== Extracted records ==
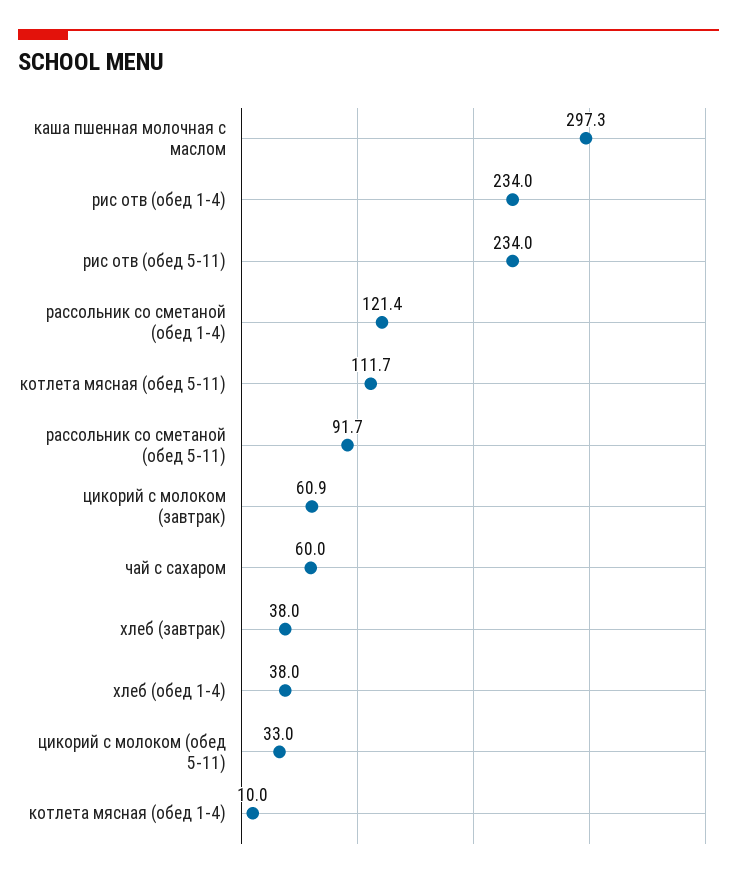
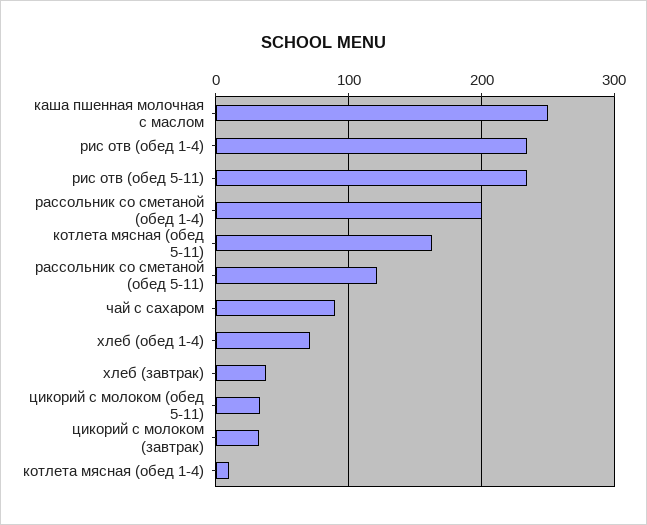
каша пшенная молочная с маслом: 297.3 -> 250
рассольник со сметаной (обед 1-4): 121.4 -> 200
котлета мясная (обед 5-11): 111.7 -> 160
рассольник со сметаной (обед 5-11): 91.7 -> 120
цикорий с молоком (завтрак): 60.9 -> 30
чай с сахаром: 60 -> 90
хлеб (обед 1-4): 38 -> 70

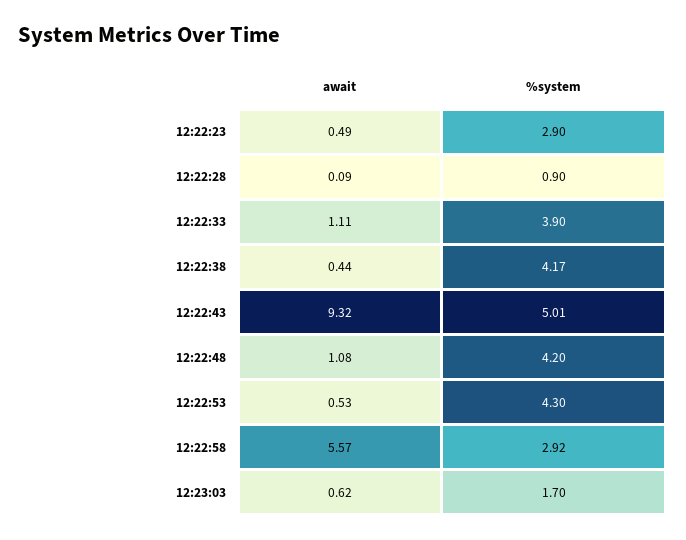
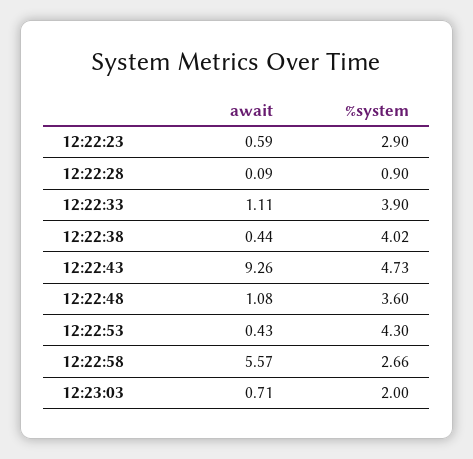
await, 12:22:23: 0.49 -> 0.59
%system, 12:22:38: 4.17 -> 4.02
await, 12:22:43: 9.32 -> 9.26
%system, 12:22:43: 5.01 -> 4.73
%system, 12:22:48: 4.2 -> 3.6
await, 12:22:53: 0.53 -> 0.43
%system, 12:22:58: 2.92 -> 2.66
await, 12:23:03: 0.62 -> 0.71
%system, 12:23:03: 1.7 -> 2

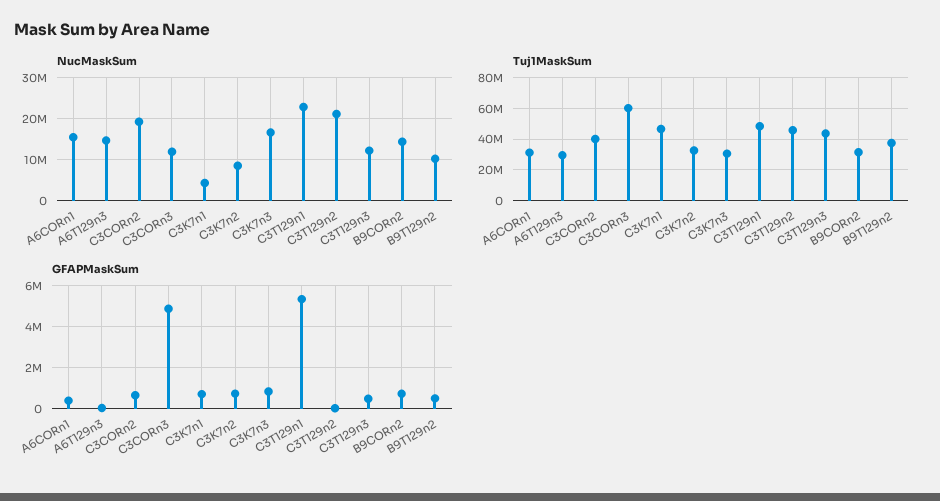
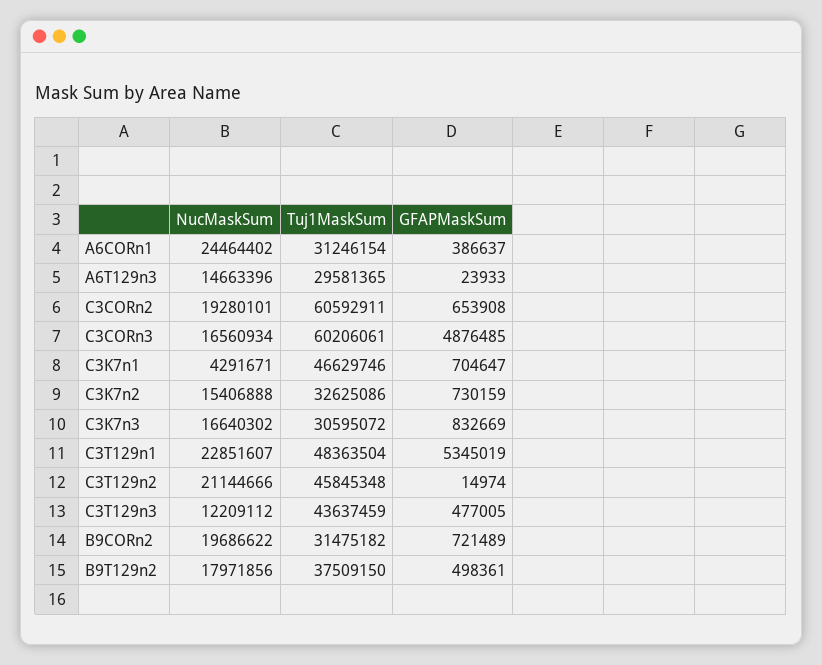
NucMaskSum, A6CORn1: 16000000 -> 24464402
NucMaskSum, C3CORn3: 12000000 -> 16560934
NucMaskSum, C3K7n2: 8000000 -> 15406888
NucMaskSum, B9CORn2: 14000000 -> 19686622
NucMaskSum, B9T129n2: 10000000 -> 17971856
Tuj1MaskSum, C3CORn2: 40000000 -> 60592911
===
Look through the listing, and copy each line in which the string "обед" turns up.

рассольник со сметаной (обед 1-4): 121.4 -> 200
котлета мясная (обед 5-11): 111.7 -> 160
рассольник со сметаной (обед 5-11): 91.7 -> 120
хлеб (обед 1-4): 38 -> 70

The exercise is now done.